Document text ->
- Opening Delimiter -
[Frameworks] Kodak Film Stocks to be Discontinued, Announced in December

Dave Tetzlaff djtet53 at gmail.com
Sun Aug 31 00:12:00 UTC 2014


Alex Balkam wrote:

> It may be time for Frameworks to consider contacting the higher ups at Kodak to express the importance that the less industrial, less Hollywood products really need to be maintained during this challenging time in order that we can continue to expose young filmmakers and the public to the merits and beauty of film.

Been there. Did that. Pleaded, cajoled, begged John Mason, former higher-up in Kodak's Ed division (now retired) that they continue making tungsten color reversal so schools with non-studio-style programs (and budgets) could still teach photo-chemical filmmaking in color. I told them they were driving us little-folk into digital. Deaf ears. All they really cared about were big schools that bought lots of stock and fed students into the industry as camera crew. Their position was: 'You teach basic cinematography in B&W, and anyone doing an advanced project will have the time and resources for color negative.'

> I am thinking there must be some way to make them realize that the only way we will have Tarantinos lobbying major production companies to guarantee Kodak contracts in the future is to be able to show the next generation what it means to work on film.

They know that. You have to understand Kodak was a giant industrial corporation that had no economic path to shrinkage, and is now is capitalist hospice, waiting out its last days. All they're trying to do now is slow the bleeding, and save as much stock value as they can for the next quarterly report. Even if someone in the higher-ups still plans to be around for the next generation of output by major production companies (and that's doubtful), they're not in a position to 'maintain less Hollywood products,' plan for the future, or do anything but maximize profits from the Cinema Division right now as a bandaid on the larger corporate hemorrhage.

Kodak used to be a big sponsor of UFVA, throwing a big Banquet at the conference each year, and bringing in a major personage from ASC for a featured evening talk, e.g. Vilmos Zsigmond, Laszlo Kovacs... (Their concept of 'filmmaking education' beginning and ending with cinematography for narrative film. If any of the many Ed. reps who used to go to UFVA even knew who, say, Al Maysles or Jem Cohen were, they didn't give a poop.) Kodak even hosted the conference one year at their corporate HQ in Rochester, in the fancy R&D building they had put up maybe a decade or two earlier. Most of the facility had been vacated, and the place already smelled of death. That was 2001. It was either around that time or in the next couple years (memory fails me) that they made their Big Move to "show the next generation what it means to work on film". This was the introduction of the exact B&W stocks they are now discontinuing or making unavailable in 100' loads (read 'phasing out'). The old Plus-X/Tri-X processing was considered too toxic, and they had to entirely reformulate the stocks for new chemistry. This cost them a lot of time and money, and it was all spearheaded by the Ed. Division. The read-between-the-lines message was: 'We don't make enough money on this to justify the R&D economically, and if it was up to the bean-counters corporate would be dropping all of this stuff, but we (Ed. div.) went in and fought for you (teachers), and convinced them that profit-or-not, we need new B&W stocks so the academies can still teach cinematography at a reasonable cost.'

A few years later, the Ed. Division had shrunk to a fraction of it's former size, Kodak was no longer sponsoring UFVA as before, and the sumptuous Kodak Banquets and prestige ASC talks had been replaced by crackers-and-chesse receptions and bozo editing talks sponsored by Avid.
- Closing Delimiter -
Dataset excerpts ->
- Opening Delimiter -
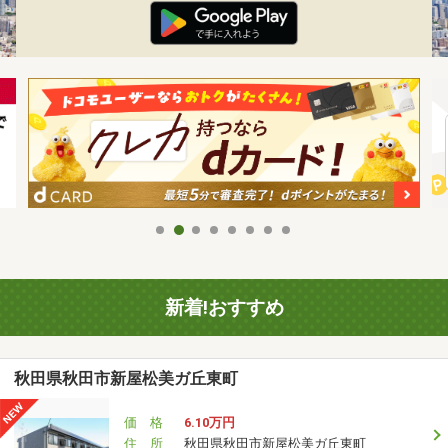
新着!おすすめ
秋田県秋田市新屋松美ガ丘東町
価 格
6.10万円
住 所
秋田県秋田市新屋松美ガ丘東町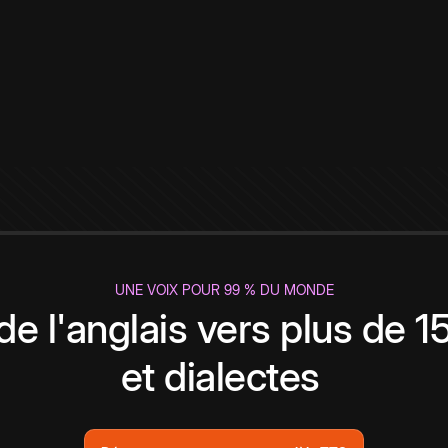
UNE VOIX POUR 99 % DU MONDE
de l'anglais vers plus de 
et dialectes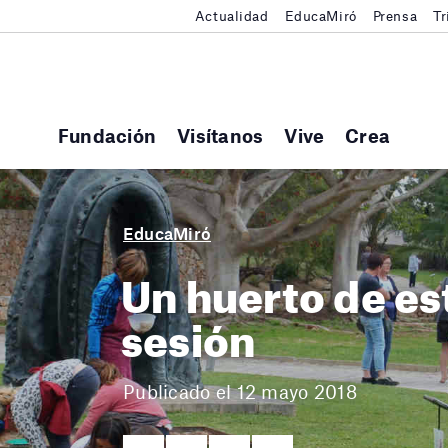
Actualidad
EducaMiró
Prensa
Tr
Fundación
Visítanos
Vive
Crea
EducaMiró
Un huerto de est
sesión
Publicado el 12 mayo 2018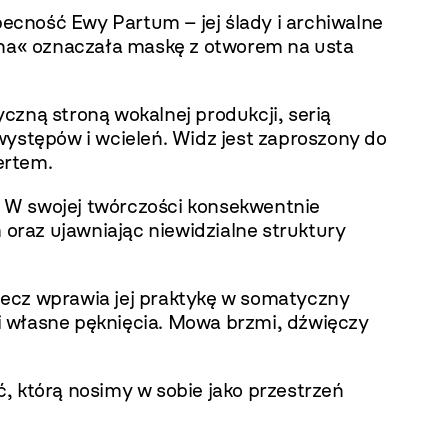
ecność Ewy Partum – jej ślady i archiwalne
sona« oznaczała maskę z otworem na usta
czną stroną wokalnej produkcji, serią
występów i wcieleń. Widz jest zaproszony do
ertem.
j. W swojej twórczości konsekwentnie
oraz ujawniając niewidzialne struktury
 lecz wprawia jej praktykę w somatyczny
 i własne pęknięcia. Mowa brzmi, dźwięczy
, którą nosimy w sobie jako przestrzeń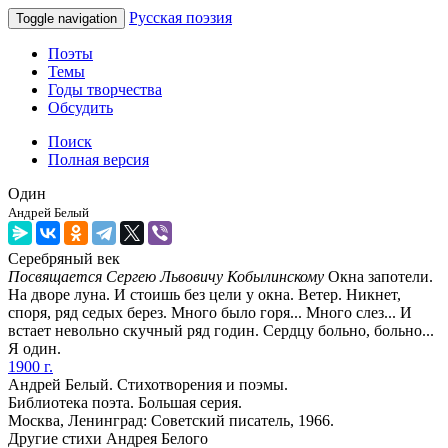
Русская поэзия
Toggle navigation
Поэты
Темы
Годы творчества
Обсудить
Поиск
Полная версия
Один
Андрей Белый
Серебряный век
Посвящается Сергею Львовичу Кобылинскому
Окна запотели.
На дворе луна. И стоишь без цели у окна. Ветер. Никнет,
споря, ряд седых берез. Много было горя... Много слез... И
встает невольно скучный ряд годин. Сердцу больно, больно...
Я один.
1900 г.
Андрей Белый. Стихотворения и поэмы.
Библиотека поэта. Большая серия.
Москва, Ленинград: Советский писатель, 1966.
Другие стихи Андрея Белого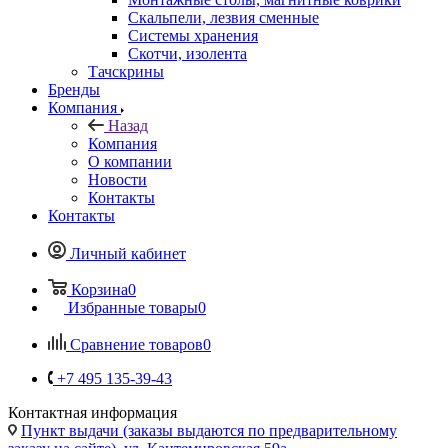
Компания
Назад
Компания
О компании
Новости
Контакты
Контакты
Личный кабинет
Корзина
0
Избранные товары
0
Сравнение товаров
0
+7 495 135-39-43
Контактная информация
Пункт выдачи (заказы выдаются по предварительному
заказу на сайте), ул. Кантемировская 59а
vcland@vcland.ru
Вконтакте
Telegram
- Closing Delimiter -
Requirement ->
From the message about Kodak film stocks above, list every person named in the paragraph that begins "Kodak used to be a big sponsor of UFVA."

Output ->
Vilmos Zsigmond
Laszlo Kovacs
Al Maysles
Jem Cohen